[Collected data]
+ + + + +

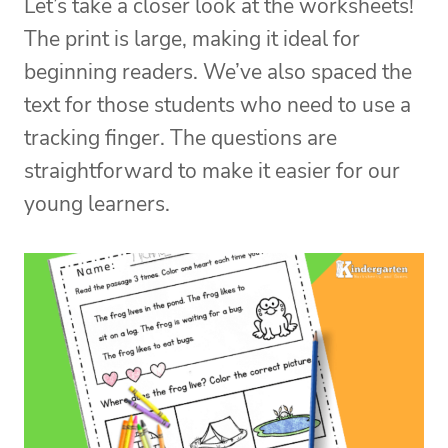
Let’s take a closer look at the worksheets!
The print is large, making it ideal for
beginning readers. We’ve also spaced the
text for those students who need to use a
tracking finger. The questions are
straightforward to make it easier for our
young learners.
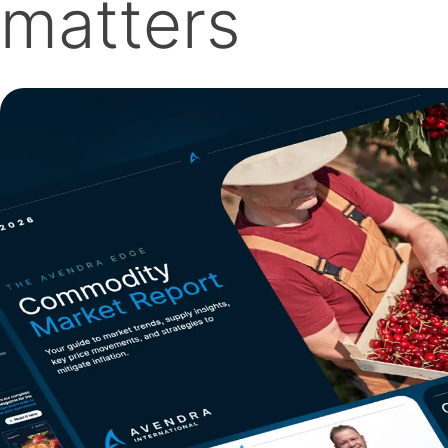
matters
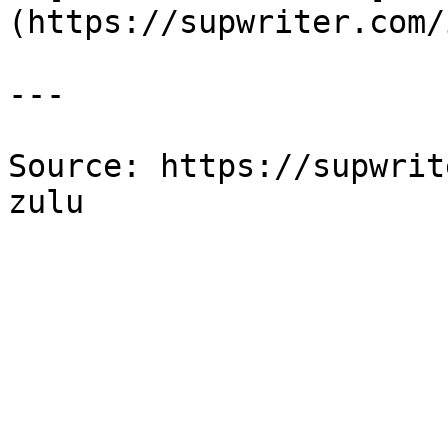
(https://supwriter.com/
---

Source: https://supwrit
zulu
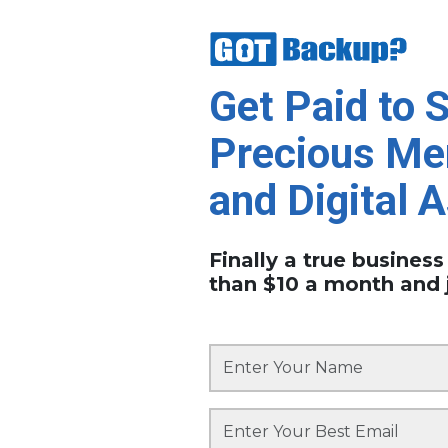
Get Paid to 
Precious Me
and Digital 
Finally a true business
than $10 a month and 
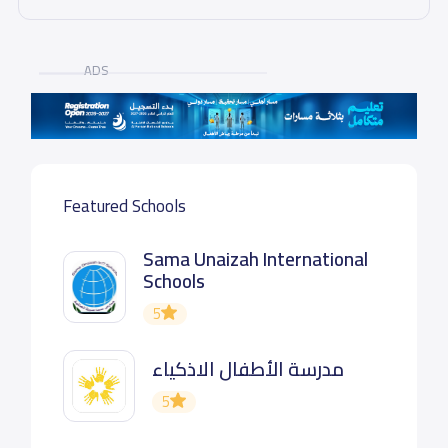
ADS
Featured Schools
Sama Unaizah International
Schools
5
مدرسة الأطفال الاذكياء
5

+ + + + +

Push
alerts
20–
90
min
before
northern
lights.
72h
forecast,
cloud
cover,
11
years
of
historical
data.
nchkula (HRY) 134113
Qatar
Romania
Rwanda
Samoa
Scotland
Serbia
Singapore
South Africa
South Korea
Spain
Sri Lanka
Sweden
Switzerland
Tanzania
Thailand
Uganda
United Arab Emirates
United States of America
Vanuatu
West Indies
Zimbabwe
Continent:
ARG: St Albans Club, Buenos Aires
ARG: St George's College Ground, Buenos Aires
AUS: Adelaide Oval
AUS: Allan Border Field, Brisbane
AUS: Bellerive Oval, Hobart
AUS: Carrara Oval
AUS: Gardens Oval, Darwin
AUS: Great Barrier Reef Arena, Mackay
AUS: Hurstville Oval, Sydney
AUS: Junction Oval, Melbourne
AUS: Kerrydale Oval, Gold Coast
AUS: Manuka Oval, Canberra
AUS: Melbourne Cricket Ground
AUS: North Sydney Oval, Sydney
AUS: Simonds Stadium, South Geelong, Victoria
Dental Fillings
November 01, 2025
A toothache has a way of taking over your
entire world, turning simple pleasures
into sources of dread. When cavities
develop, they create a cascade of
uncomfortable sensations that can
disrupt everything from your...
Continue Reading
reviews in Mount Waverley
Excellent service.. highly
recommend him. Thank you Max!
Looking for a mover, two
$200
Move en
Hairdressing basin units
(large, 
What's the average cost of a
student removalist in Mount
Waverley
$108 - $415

+ + + + +

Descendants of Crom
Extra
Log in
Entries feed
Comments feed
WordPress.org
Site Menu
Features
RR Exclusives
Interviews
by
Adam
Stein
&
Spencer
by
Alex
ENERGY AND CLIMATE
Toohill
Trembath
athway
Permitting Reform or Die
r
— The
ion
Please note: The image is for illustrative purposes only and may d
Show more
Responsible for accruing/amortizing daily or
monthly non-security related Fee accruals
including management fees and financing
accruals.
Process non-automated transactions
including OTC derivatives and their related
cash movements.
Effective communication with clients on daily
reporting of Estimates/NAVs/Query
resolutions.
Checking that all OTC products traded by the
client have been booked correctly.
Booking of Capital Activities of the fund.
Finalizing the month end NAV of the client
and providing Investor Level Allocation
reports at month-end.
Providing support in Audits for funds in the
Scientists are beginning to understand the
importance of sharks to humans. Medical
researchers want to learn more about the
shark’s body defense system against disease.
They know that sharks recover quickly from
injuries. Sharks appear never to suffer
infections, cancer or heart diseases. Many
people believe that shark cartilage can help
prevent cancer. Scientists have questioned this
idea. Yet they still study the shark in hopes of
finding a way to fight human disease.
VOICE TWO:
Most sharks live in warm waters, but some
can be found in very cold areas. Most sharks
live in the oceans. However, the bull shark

+ + + + +

WHAT IS REQUIRED:
Give the count of lines in the data shown above that contain "Waverley", and nothing else.

RESULT:
2